### DATA TO PROCESS
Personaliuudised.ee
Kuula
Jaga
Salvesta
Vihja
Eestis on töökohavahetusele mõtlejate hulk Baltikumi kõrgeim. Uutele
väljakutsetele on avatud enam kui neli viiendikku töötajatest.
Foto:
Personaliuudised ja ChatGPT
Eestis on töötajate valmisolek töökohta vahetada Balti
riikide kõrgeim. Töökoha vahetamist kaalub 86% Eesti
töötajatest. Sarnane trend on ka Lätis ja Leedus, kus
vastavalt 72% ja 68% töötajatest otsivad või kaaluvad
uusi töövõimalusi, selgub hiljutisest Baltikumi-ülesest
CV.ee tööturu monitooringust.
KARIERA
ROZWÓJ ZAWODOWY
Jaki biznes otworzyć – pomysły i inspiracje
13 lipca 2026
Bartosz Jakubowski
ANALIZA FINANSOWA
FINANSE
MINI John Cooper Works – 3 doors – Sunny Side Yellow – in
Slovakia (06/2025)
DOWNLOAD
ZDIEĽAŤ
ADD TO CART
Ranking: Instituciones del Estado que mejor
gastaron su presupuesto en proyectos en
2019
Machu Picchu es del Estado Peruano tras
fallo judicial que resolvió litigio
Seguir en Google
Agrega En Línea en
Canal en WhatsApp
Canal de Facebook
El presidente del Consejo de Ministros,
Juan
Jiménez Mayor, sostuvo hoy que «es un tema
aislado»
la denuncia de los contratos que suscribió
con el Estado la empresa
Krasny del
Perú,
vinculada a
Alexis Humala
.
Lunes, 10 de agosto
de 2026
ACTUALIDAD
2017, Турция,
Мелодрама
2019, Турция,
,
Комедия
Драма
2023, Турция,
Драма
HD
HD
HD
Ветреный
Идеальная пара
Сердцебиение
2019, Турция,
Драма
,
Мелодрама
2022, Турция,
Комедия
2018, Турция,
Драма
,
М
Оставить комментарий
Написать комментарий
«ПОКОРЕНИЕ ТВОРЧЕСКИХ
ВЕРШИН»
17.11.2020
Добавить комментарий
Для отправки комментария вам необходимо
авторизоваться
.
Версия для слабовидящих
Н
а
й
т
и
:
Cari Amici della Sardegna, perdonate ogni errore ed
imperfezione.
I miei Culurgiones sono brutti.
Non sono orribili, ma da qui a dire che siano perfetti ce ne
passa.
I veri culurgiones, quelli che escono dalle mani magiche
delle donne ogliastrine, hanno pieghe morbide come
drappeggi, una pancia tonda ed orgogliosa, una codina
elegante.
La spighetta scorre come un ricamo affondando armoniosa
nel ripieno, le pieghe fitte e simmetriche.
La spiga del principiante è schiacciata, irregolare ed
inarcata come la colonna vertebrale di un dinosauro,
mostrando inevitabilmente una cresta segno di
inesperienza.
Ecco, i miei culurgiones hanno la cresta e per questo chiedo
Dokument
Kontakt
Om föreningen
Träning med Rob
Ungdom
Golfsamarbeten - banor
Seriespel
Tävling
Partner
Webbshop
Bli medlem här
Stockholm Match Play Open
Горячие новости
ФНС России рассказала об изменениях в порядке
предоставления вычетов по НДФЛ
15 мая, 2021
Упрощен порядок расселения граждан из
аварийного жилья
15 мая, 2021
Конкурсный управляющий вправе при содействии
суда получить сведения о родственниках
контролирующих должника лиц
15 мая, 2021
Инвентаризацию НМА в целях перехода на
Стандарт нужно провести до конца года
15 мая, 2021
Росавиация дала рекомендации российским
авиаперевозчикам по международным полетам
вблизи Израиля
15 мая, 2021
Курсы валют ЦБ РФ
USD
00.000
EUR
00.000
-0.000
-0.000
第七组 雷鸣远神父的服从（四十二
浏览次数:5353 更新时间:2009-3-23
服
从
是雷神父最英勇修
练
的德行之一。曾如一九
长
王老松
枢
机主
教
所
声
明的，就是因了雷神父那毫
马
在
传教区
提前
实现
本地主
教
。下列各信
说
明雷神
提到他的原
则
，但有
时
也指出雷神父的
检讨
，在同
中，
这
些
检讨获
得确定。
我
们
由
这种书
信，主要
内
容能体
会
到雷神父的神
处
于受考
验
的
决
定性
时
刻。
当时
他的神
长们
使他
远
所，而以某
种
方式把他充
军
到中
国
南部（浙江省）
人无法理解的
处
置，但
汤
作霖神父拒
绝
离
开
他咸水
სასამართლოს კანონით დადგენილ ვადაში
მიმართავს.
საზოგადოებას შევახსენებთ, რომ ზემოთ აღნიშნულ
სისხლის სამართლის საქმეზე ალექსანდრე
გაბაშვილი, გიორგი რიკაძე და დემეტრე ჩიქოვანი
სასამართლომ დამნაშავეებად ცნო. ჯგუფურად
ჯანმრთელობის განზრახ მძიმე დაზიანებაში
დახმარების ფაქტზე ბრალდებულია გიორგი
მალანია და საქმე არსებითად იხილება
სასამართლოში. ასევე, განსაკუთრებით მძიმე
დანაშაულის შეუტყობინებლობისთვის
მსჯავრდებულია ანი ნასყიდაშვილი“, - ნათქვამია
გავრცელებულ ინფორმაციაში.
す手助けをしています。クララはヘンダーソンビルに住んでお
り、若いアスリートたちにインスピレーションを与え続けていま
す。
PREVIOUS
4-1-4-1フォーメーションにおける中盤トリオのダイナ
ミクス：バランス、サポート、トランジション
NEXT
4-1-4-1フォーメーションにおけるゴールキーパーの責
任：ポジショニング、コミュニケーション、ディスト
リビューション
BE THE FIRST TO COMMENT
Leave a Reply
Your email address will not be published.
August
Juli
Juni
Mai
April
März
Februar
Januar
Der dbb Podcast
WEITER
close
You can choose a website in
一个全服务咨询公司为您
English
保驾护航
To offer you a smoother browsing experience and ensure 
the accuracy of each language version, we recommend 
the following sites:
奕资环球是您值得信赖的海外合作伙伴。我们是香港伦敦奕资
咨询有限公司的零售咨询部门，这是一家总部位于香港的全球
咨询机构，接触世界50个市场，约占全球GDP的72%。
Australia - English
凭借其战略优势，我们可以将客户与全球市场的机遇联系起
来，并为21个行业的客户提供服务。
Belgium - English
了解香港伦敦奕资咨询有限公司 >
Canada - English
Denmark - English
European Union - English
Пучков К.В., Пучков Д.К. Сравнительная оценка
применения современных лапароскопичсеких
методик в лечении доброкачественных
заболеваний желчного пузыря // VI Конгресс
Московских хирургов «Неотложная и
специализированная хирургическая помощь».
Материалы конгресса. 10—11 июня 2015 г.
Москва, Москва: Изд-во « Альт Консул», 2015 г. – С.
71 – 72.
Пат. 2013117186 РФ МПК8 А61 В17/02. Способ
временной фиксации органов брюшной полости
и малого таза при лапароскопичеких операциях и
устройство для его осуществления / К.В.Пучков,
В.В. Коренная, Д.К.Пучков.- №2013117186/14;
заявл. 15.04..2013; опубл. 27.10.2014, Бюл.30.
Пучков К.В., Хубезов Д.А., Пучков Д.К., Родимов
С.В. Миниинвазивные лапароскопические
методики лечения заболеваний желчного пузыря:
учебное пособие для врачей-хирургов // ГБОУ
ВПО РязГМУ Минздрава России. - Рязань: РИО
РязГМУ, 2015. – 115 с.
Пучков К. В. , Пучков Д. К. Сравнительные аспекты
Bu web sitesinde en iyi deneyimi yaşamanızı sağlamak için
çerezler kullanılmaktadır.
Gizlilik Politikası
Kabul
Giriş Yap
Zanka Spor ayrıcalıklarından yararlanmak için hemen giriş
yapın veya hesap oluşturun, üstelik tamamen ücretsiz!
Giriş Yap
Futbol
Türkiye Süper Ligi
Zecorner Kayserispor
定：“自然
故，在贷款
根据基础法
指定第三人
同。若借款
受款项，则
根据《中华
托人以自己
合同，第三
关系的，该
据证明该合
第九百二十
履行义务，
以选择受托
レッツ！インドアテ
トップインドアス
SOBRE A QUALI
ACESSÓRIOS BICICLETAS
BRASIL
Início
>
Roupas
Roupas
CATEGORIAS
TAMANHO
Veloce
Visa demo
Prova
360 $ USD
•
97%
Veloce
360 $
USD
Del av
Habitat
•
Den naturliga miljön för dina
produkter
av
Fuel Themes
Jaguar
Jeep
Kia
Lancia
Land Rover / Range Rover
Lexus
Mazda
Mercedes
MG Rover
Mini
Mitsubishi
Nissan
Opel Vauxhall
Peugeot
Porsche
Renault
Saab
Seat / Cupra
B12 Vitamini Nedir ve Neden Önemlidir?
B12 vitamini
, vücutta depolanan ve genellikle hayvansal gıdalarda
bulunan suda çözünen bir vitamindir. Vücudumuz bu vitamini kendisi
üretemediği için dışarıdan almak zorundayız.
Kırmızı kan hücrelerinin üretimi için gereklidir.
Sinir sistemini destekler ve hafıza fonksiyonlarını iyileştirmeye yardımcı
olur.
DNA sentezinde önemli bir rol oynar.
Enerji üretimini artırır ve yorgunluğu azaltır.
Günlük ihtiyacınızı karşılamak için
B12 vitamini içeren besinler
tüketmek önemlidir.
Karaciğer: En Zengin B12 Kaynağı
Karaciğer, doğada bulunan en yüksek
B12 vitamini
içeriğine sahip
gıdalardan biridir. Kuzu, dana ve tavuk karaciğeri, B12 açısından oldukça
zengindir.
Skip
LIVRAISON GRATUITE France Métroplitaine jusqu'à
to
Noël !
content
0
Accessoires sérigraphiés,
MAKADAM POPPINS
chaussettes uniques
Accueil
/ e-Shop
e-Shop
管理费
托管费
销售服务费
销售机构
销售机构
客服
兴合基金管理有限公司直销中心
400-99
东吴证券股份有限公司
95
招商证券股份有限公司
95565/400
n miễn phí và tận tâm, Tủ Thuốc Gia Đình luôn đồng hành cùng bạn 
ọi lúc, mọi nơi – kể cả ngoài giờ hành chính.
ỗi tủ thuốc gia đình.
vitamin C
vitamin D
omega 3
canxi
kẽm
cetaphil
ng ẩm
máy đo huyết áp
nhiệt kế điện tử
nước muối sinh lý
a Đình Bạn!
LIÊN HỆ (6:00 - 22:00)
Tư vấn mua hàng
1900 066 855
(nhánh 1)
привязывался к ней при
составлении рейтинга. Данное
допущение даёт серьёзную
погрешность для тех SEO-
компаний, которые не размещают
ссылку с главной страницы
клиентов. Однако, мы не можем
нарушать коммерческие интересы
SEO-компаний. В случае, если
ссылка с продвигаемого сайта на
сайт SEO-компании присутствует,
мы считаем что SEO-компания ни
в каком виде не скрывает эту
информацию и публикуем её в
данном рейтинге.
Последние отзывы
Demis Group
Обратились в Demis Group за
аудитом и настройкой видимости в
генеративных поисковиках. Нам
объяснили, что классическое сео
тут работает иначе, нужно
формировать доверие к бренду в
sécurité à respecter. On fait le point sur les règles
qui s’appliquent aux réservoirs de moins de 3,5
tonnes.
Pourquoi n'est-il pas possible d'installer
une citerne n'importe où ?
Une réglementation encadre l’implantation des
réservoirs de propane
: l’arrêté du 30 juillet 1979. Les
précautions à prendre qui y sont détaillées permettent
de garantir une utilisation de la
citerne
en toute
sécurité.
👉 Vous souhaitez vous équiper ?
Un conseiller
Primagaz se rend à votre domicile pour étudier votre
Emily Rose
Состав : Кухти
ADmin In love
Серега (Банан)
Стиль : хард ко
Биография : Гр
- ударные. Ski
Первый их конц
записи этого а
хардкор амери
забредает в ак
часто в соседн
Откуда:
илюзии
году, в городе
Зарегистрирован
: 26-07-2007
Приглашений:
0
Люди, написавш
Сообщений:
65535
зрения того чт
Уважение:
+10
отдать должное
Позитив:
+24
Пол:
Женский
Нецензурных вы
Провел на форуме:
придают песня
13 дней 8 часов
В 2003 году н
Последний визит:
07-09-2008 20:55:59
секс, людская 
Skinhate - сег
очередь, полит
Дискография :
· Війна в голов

### WHAT THIS TASK INVOLVES
In the entries above, the lines from the one bearing "13 lipca 2026" up to and including the one bearing "con el Estado la empresa" should be transcribed exactly; no other line is wanted.

### TASK ANSWER
13 lipca 2026
Bartosz Jakubowski
ANALIZA FINANSOWA
FINANSE
MINI John Cooper Works – 3 doors – Sunny Side Yellow – in
Slovakia (06/2025)
DOWNLOAD
ZDIEĽAŤ
ADD TO CART
Ranking: Instituciones del Estado que mejor
gastaron su presupuesto en proyectos en
2019
Machu Picchu es del Estado Peruano tras
fallo judicial que resolvió litigio
Seguir en Google
Agrega En Línea en
Canal en WhatsApp
Canal de Facebook
El presidente del Consejo de Ministros,
Juan
Jiménez Mayor, sostuvo hoy que «es un tema
aislado»
la denuncia de los contratos que suscribió
con el Estado la empresa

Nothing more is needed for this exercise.